I have come across the following identity that involves binomial coefficients $\binom{n}{k}$, Stirling numbers of the second kind $\left\{ m \atop j \right\}$ and generalized hypergeometric series $_p F_q(a_0, a_1, …, a_p; b_0, b_1, …, b_q; z)$.
$$\begin{align}
\sum_{k=0}^n k^a \binom{n}{k}
&= n\ _a F_{a-1}(2, 2, …, 2, 1 – n;1, 1, …, 1; -1)\\
&=2^{n-m}\sum_{j=0}^m\binom{n}{j}2^{m-j} \left\{ m \atop j \right\} j!\\
\end{align}$$
How on earth does this work? The link between the first two parts of the identity is conjectured in one of my previous questions here and the link between the first and third parts of the identity are detailed in the answers to this question. But if I was given the second and third parts of the identity, I wouldn't know how to describe it, let alone prove it.
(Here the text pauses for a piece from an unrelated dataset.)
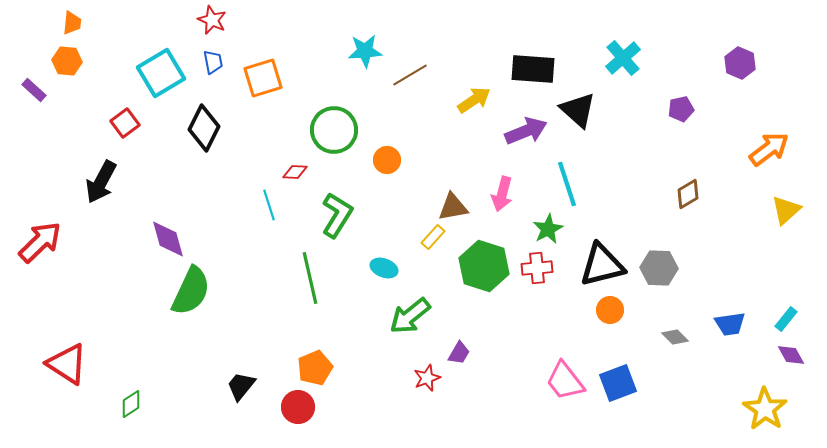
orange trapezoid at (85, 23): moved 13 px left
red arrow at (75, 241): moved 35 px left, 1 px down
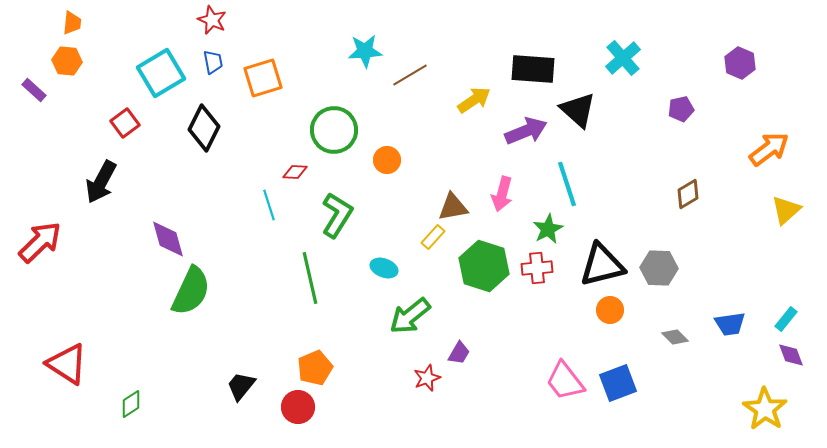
purple diamond at (791, 355): rotated 8 degrees clockwise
Any advice or suggestions welcome.
Best Answer
We can start with the hypergeometric
$$n \, _a F_{a-1} (2,2,\ldots,2,1-n;1,1,\ldots;-1)$$
and obtain
$$n \sum_{m\ge 0} \frac{(-1)^m}{m!} \frac{(m+1)!^{a-1}}{m!^{a-1}} {1-n+m-1\choose m} m! \\ = n \sum_{m=0}^n (-1)^m (m+1)^{a-1} {m-n\choose m} \\ = n \sum_{m=0}^n (m+1)^{a-1} {n-1\choose m} \\ = n \sum_{m=1}^{n+1} m^{a-1} {n-1\choose m-1} = \sum_{m=0}^n m^a {n\choose m}.$$
For the second equality we can start from
$$2^n \sum_{j=0}^a {n\choose j} 2^{-j} {a\brace j} j!$$
getting with the usual EGF
$$2^n \sum_{j=0}^a {n\choose j} 2^{-j} a! [z^a] (\exp(z)-1)^j \\ = 2^n a! [z^a] \sum_{j\ge 0} {n\choose j} 2^{-j} (\exp(z)-1)^j.$$
Here we have extended to infinity due to the coefficient extractor in $[z^a]$ and the fact that $(\exp(z)-1)^j = z^j+\cdots$. Continuing,
$$2^n a! [z^a] (1+(\exp(z)-1)/2)^n = a! [z^a] (\exp(z)+1)^n \\ = a! [z^a] \sum_{m=0}^n {n\choose m} \exp(mz) = \sum_{m=0}^n {n\choose m} m^a.$$
This is the claim.